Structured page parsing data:
########
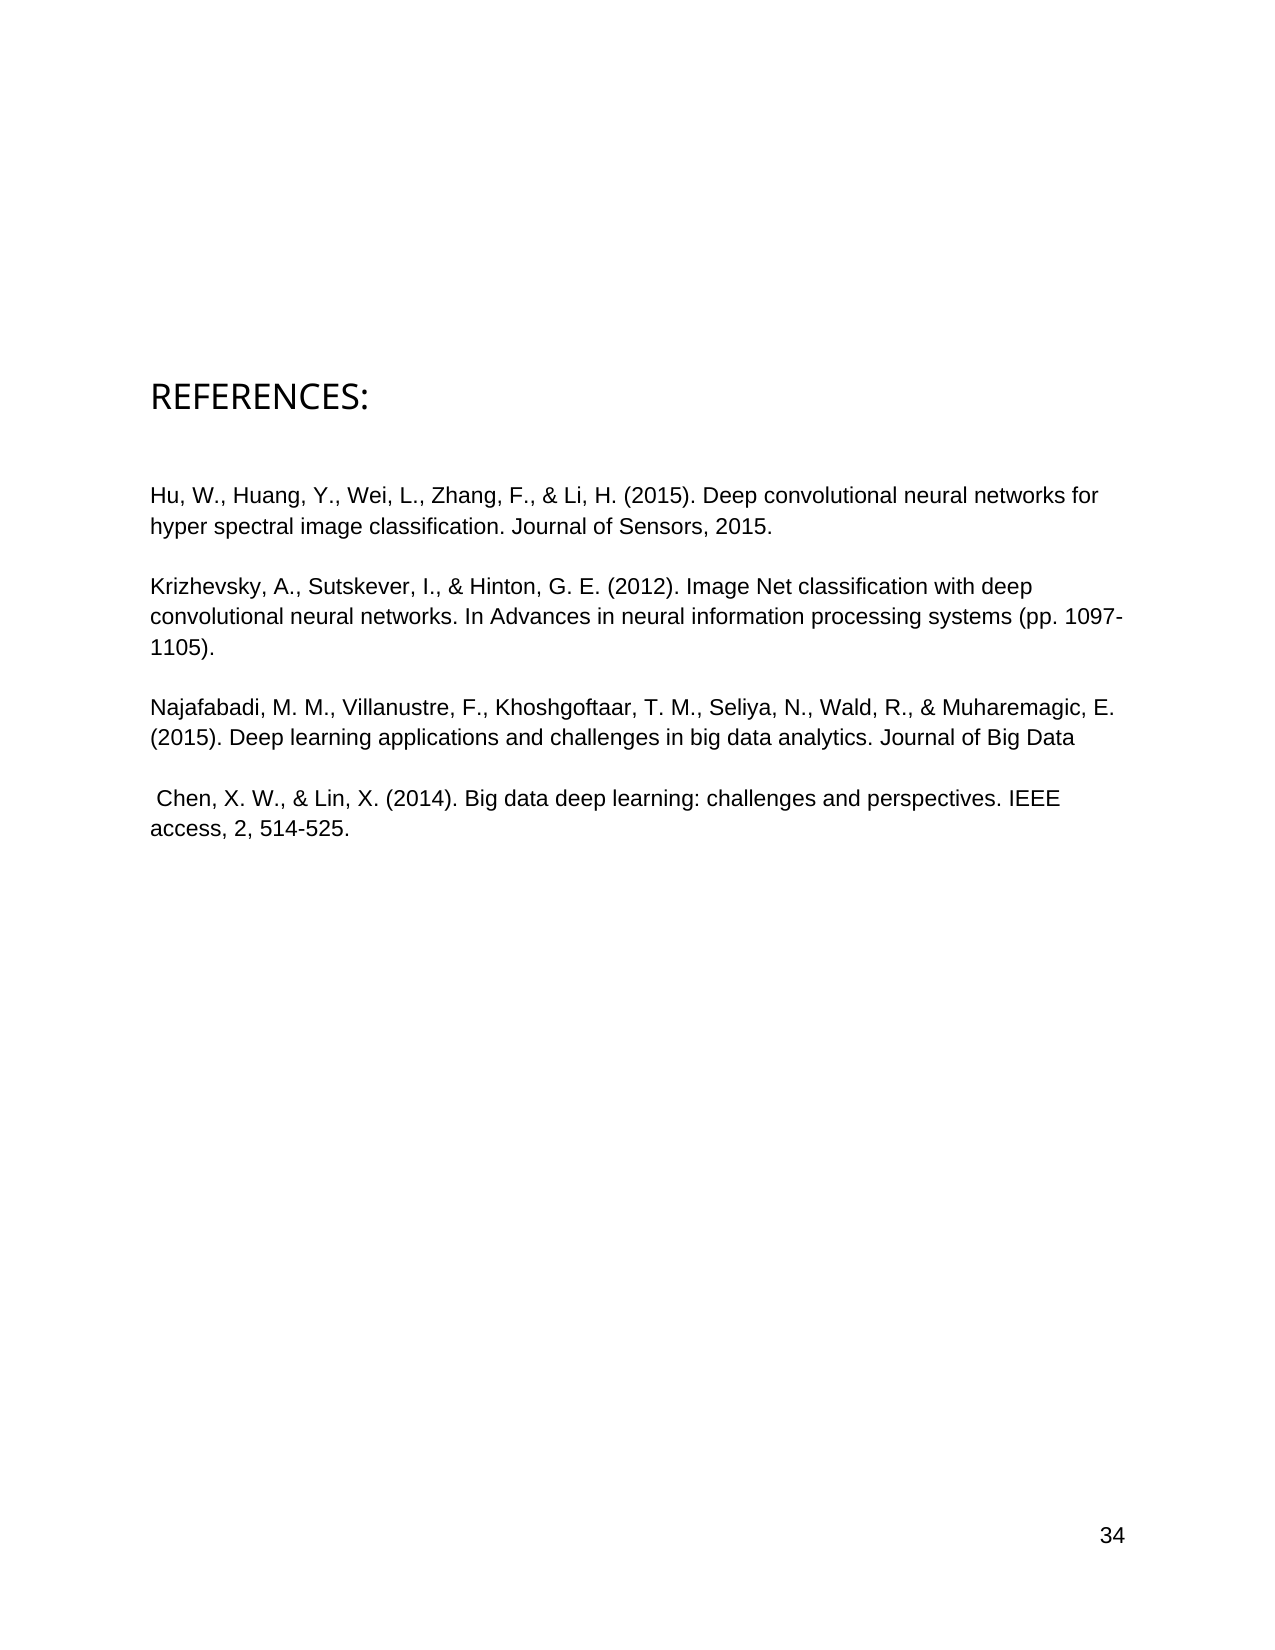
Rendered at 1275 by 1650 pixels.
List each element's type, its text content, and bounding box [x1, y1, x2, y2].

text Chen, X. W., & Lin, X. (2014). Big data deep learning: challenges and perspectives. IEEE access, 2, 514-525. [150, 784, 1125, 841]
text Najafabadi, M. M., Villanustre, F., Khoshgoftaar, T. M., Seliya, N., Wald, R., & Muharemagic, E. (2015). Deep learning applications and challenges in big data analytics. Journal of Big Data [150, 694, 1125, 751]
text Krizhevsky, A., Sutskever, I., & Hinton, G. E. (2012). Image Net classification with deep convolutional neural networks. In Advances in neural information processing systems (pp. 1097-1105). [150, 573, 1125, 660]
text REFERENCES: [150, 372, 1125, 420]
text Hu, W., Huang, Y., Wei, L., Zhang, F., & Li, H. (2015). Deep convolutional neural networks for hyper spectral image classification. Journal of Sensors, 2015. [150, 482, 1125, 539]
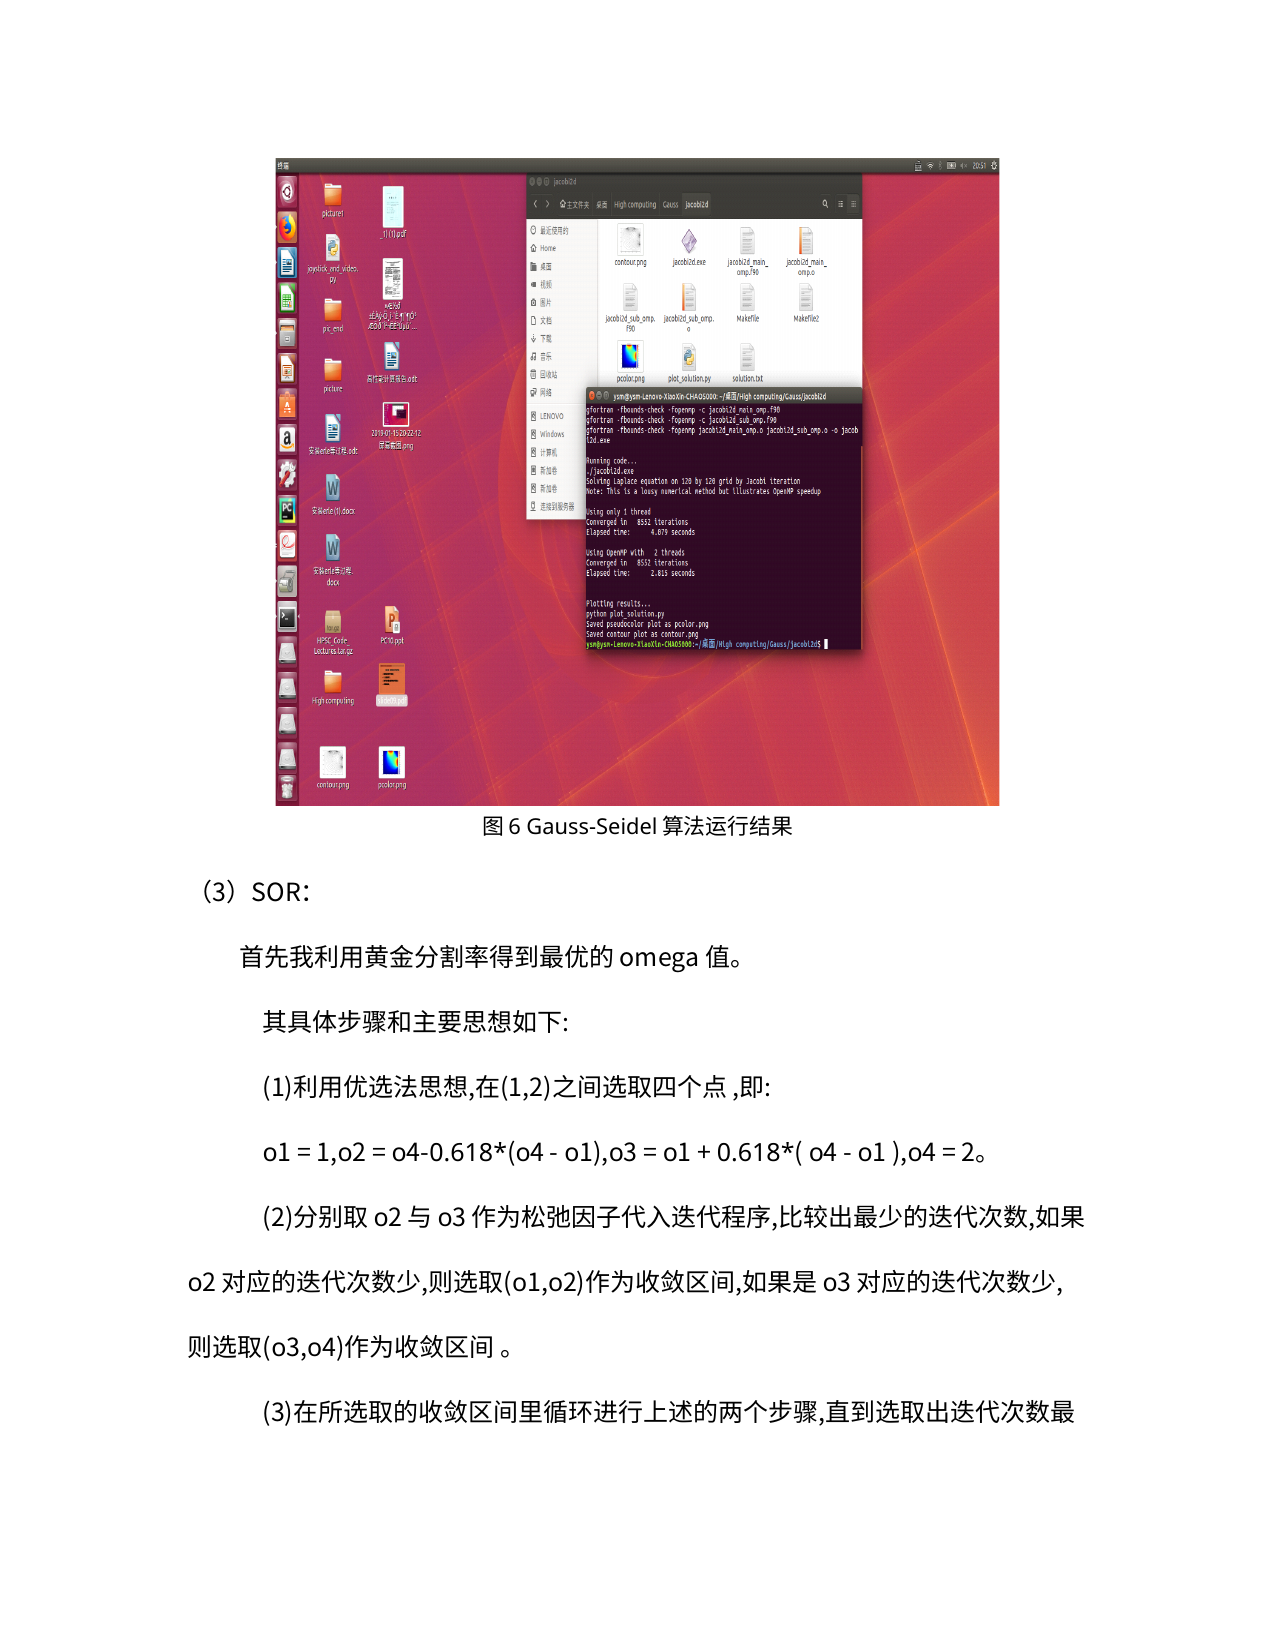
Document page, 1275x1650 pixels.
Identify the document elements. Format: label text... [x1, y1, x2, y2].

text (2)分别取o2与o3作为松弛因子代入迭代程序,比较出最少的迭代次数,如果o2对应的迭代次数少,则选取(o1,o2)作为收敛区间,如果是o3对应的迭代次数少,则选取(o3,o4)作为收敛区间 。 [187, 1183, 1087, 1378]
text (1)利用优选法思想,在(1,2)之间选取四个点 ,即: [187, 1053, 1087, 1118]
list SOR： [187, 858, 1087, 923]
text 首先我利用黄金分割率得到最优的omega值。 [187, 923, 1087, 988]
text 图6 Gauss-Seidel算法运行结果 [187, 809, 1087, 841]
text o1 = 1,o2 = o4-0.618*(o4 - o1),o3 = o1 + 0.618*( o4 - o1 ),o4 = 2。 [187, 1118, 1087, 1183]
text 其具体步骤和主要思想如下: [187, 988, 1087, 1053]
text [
########
◆ What the task requires
Copy only the part of the records that runs from the first line to the line with "Document page, 1275x1650 pixels.", ends included, leaving pictures out.

◆ Answer section
Rendered at 1275 by 1650 pixels.
List each element's type, its text content, and bounding box [x1, y1, x2, y2].

text Chen, X. W., & Lin, X. (2014). Big data deep learning: challenges and perspectives. IEEE access, 2, 514-525. [150, 784, 1125, 841]
text Najafabadi, M. M., Villanustre, F., Khoshgoftaar, T. M., Seliya, N., Wald, R., & Muharemagic, E. (2015). Deep learning applications and challenges in big data analytics. Journal of Big Data [150, 694, 1125, 751]
text Krizhevsky, A., Sutskever, I., & Hinton, G. E. (2012). Image Net classification with deep convolutional neural networks. In Advances in neural information processing systems (pp. 1097-1105). [150, 573, 1125, 660]
text REFERENCES: [150, 372, 1125, 420]
text Hu, W., Huang, Y., Wei, L., Zhang, F., & Li, H. (2015). Deep convolutional neural networks for hyper spectral image classification. Journal of Sensors, 2015. [150, 482, 1125, 539]
Document page, 1275x1650 pixels.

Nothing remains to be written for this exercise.